But a suspicion she’d shared with her attorney, Danilo (Denis Moschitto), about anti-immigrant Nazis having planted the bomb turns out to be accurate. Katja learns that evidence she had given the police has led to the arrest of Andre and Edda Moller (Ulrich Brandhoff, Hanna Hilsdorf), a pair of young neo-Nazis with international connections. There’s no doubt these two are the culprits — Katja had seen Edda leave a bicycle near her husband’s office two or three hours before the blast.

Then comes a second-act portion dealing with a trial of the accused that doesn’t end satisfactorily, and finally a third act in which the acutely frustrated Katja travels to Greece to carry out her own form of revenge-justice.
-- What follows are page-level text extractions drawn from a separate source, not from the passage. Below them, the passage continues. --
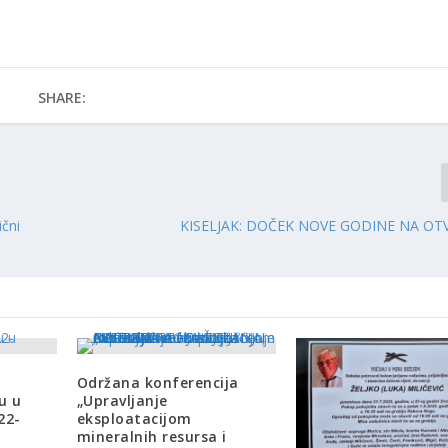
SHARE:
ični
KISELJAK: DOČEK NOVE GODINE NA O
Održana konferencija
u u
„Upravljanje
22-
eksploatacijom
mineralnih resursa i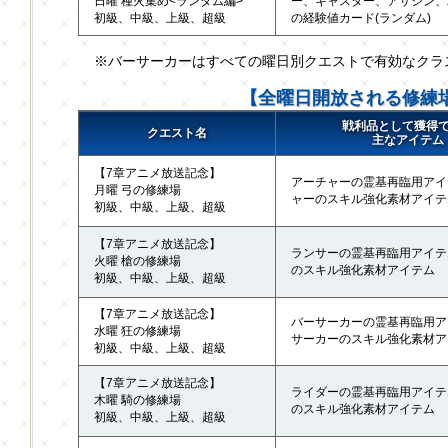
日曜 種火集め<ランダム編>
ー、キャスター、アサシン、
初級、中級、上級、超級
の経験値カード(ランダム)
※バーサーカーはすべての曜日別クエストで有効なクラ
【全曜日開放される修練
戦利品として獲得
クエスト名
主なアイテム
【7章アニメ放送記念】
アーチャーの霊基再臨用アイ
月曜 弓の修練場
ャーのスキル強化素材アイテ
初級、中級、上級、超級
【7章アニメ放送記念】
ランサーの霊基再臨用アイテ
火曜 槍の修練場
のスキル強化素材アイテム
初級、中級、上級、超級
【7章アニメ放送記念】
バーサーカーの霊基再臨用ア
水曜 狂の修練場
サーカーのスキル強化素材ア
初級、中級、上級、超級
【7章アニメ放送記念】
ライダーの霊基再臨用アイテ
木曜 騎の修練場
のスキル強化素材アイテム
初級、中級、上級、超級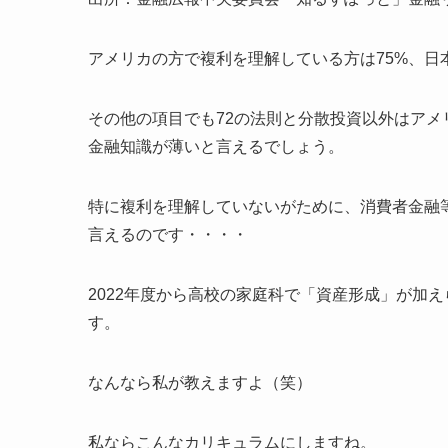
アメリカの方で複利を理解している方は75%、日
その他の項目でも72の法則と分散投資以外はア
金融知識が薄いと言えるでしょう。
特に複利を理解していないがために、消費者金融
言えるのです・・・・
2022年度から高校の家庭科で「資産形成」が加
す。
なんなら私が教えますよ（笑）
私ならこんなカリキュラムにしますね。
Co-written by Akin and Hark Bohn, In The Fade draws upon far-right hate attacks against minorities in Germany, which is obviously a thing given the recent nationalist pushback against Syrian refugee immigration. The beef against In The Fade is that Akin has completely avoided the pattern of Islamic radical attacks across Europe, and that focusing only on German Islamophobia is incomplete and disingenuous.

That’s an arguable point, but at the same time I see nothing fundamentally wrong in telling this story solely from Katja’s persepctive. She is dealing with the murder of her husband and son, after all, and is focusing, as nearly all victim-related family members do, on obtaining some form of satisfaction from the punishing of the guilty. I understood and accepted her perspective within this horrific realm.

Kruger’s fierce, emotionally raw performance delivers the primary current, and In The Fade is all but unmissable because of it. Oscar nominations for the 2017 Academy Awards will be announced on 1.23.18, and it sure seems to me that Akin’s film deserves to be among the five finalists.